═══ Given records

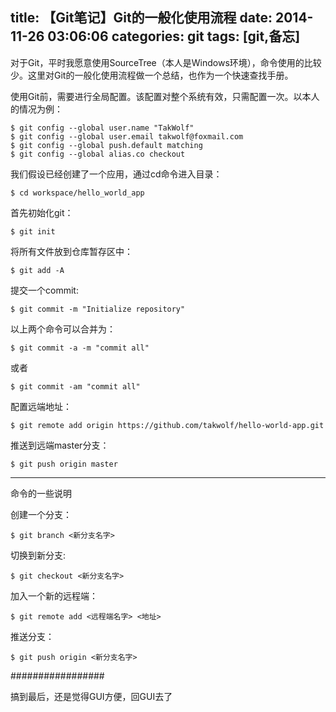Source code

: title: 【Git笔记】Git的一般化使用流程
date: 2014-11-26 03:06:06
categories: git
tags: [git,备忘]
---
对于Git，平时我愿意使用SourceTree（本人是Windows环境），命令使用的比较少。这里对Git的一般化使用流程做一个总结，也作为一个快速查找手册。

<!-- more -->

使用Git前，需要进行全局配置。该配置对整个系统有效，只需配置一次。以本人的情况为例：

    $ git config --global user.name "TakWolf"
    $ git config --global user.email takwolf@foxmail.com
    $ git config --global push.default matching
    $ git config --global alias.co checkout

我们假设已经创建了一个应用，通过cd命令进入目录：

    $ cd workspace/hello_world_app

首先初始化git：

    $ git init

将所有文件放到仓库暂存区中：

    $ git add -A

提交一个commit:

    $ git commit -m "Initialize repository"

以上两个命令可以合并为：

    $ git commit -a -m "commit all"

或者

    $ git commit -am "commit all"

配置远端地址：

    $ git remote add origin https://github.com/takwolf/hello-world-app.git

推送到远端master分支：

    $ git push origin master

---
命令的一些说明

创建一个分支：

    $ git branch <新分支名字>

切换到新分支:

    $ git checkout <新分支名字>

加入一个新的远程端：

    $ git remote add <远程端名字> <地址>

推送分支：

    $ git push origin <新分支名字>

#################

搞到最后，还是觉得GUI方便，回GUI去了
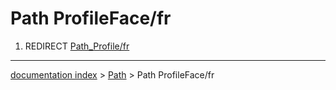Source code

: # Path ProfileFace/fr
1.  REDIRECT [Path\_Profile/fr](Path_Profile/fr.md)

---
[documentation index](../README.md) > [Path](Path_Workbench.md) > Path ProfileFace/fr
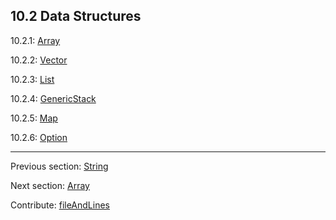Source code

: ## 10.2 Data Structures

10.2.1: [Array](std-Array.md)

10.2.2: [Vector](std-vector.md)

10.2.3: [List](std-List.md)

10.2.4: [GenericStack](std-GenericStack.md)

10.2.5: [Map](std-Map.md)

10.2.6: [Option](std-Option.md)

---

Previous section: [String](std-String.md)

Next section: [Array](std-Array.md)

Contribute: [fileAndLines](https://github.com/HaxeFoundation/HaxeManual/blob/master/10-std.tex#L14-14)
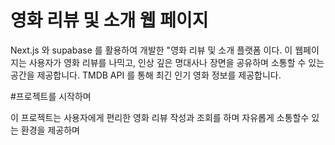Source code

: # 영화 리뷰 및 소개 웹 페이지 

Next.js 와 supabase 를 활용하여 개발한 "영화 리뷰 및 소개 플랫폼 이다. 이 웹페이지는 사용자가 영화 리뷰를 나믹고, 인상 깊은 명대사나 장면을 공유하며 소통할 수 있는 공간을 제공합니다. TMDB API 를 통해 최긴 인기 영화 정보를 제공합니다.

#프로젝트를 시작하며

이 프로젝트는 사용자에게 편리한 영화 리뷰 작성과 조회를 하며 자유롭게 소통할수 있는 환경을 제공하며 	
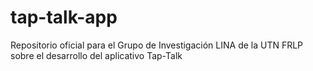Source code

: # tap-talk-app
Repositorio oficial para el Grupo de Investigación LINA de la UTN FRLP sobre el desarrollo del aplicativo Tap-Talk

══════

Goal of the exercise: Quote, without alteration, the lines running from the line containing "Next section: [Array](std-Array.md)" to the last line of the entries, and include no pictures.

Response:
Next section: [Array](std-Array.md)

Contribute: [fileAndLines](https://github.com/HaxeFoundation/HaxeManual/blob/master/10-std.tex#L14-14)
Source code

: # 영화 리뷰 및 소개 웹 페이지 

Next.js 와 supabase 를 활용하여 개발한 "영화 리뷰 및 소개 플랫폼 이다. 이 웹페이지는 사용자가 영화 리뷰를 나믹고, 인상 깊은 명대사나 장면을 공유하며 소통할 수 있는 공간을 제공합니다. TMDB API 를 통해 최긴 인기 영화 정보를 제공합니다.

#프로젝트를 시작하며

이 프로젝트는 사용자에게 편리한 영화 리뷰 작성과 조회를 하며 자유롭게 소통할수 있는 환경을 제공하며 	
Source code

: # tap-talk-app
Repositorio oficial para el Grupo de Investigación LINA de la UTN FRLP sobre el desarrollo del aplicativo Tap-Talk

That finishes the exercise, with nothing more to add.